The Essentials of Zen Buddhism, Selected from the writings of Daisetz T. Suzuki Edited with an Introduction, by Bernard Phillips (1962)
Daisetz Suzuki brings unparalleled insight to Zen Buddhism based on his personal experience and studies. His thoughts are available for the beginner as well as the knowledgeable and the experienced.
Given the narcistic leanings of the day I decided to revisit this presence of mind work. I purchased this book while living and working in Japan in the previous century and periodically have read through parts of it for a different perspective. Suzuki’s work retains a thought-provoking depth and comprehensiveness.
My evolving take: For myself Zen Buddhism is living in the present. The “mystification” of studying Zen disappears as we become more aware of the self and the other within this moment.
“Zen…most strongly and persistently insists on the inner spiritual experience.” As soon as you approach it’s meaning you have lost it. That is, when we try to identify it pragmatically we discover its elusive quality and nature.
To study Zen one realizes one doesn’t meditate. One clears one’s mind. There is no meditation on this idea or that concept or thing or person. In Zen there is no affirmation or denial of God.
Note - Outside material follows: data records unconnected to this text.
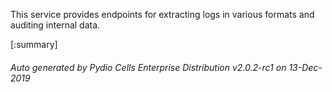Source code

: 






This service provides endpoints for extracting logs in various formats and auditing internal data.

[:summary]

###### Auto generated by Pydio Cells Enterprise Distribution v2.0.2-rc1 on 13-Dec-2019
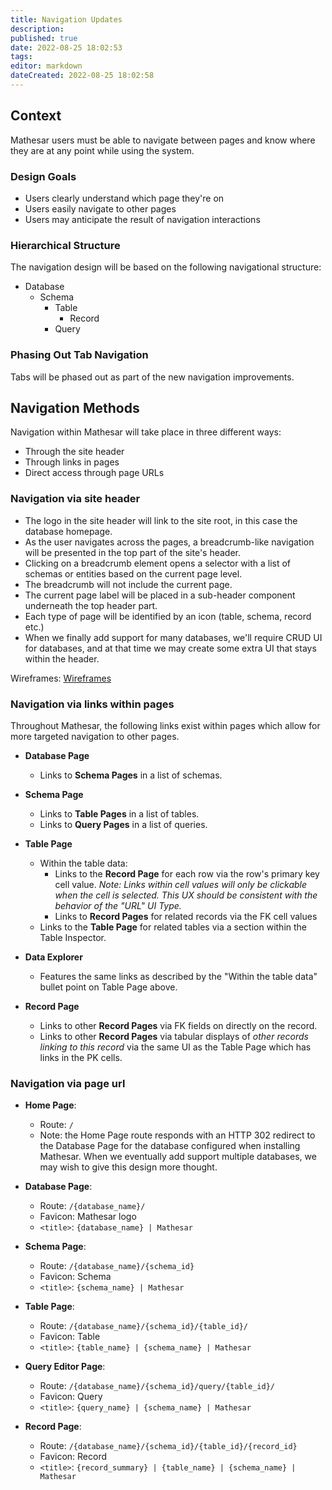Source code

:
 ```yaml
---
title: Navigation Updates
description: 
published: true
date: 2022-08-25 18:02:53
tags: 
editor: markdown
dateCreated: 2022-08-25 18:02:58
---
```


## Context

Mathesar users must be able to navigate between pages and know where they are at any point while using the system.

### Design Goals

- Users clearly understand which page they're on
- Users easily navigate to other pages
- Users may anticipate the result of navigation interactions

### Hierarchical Structure

The navigation design will be based on the following navigational structure:

- Database
  - Schema
    - Table
      - Record
    - Query

### Phasing Out Tab Navigation

Tabs will be phased out as part of the new navigation improvements.

## Navigation Methods

Navigation within Mathesar will take place in three different ways:

- Through the site header
- Through links in pages
- Direct access through page URLs

### Navigation via site header

- The logo in the site header will link to the site root, in this case the database homepage.
- As the user navigates across the pages, a breadcrumb-like navigation will be presented in the top part of the site's header.
- Clicking on a breadcrumb element opens a selector with a list of schemas or entities based on the current page level.
- The breadcrumb will not include the current page.
- The current page label will be placed in a sub-header component underneath the top header part.
- Each type of page will be identified by an icon (table, schema, record etc.)
- When we finally add support for many databases, we'll require CRUD UI for databases, and at that time we may create some extra UI that stays within the header.

Wireframes:
[Wireframes](https://share.balsamiq.com/c/gxcTvc7VrSANmndaHABNWC.png)

### Navigation via links within pages

Throughout Mathesar, the following links exist within pages which allow for more targeted navigation to other pages.

- **Database Page**
  - Links to **Schema Pages** in a list of schemas.

- **Schema Page**
  - Links to **Table Pages** in a list of tables.
  - Links to **Query Pages** in a list of queries.

- **Table Page**
  - Within the table data:
    - Links to the **Record Page** for each row via the row's primary key cell value. _Note: Links within cell values will only be clickable when the cell is selected. This UX should be consistent with the behavior of the "URL" UI Type._
    - Links to **Record Pages** for related records via the FK cell values
  - Links to the **Table Page** for related tables via a section within the Table Inspector.

- **Data Explorer**
  - Features the same links as described by the "Within the table data" bullet point on Table Page above.

- **Record Page**
  - Links to other **Record Pages** via FK fields on directly on the record.
  - Links to other **Record Pages** via tabular displays of _other records linking to this record_ via the same UI as the Table Page which has links in the PK cells.

### Navigation via page url

- **Home Page**:
  - Route: `/`
  - Note: the Home Page route responds with an HTTP 302 redirect to the Database Page for the database configured when installing Mathesar. When we eventually add support multiple databases, we may wish to give this design more thought.

- **Database Page**:
  - Route: `/{database_name}/`
  - Favicon: Mathesar logo
  - `<title>`: `{database_name} | Mathesar`

- **Schema Page**:
  - Route: `/{database_name}/{schema_id}`
  - Favicon: Schema
  - `<title>`: `{schema_name} | Mathesar`

- **Table Page**:
  - Route:  `/{database_name}/{schema_id}/{table_id}/`
  - Favicon: Table
  - `<title>`: `{table_name} | {schema_name} | Mathesar`

- **Query Editor Page**:
  - Route: `/{database_name}/{schema_id}/query/{table_id}/`
  - Favicon: Query
  - `<title>`: `{query_name} | {schema_name} | Mathesar`

- **Record Page**:
  - Route: `/{database_name}/{schema_id}/{table_id}/{record_id}`
  - Favicon: Record
  - `<title>`: `{record_summary} | {table_name} | {schema_name} | Mathesar`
Zen Buddhism is a “freedom from all unnatural encumbrances.” Awareness arrives not in the spaces filled up around us but the spirit within us.
This is perhaps the most complete, accessible and useful work written on the subject of Zen Buddhism and one in which Suzuki offers numerous thoughtful examples of what he means while disclosing a given aspect or element of Zen.
This is a thick, vast reference tool that is not read in one sitting, rather it’s one that the reader may access over time for a better understanding and appreciation of the nature of Zen Buddhism and the downstream effects not only on Japanese culture but it’s global influence.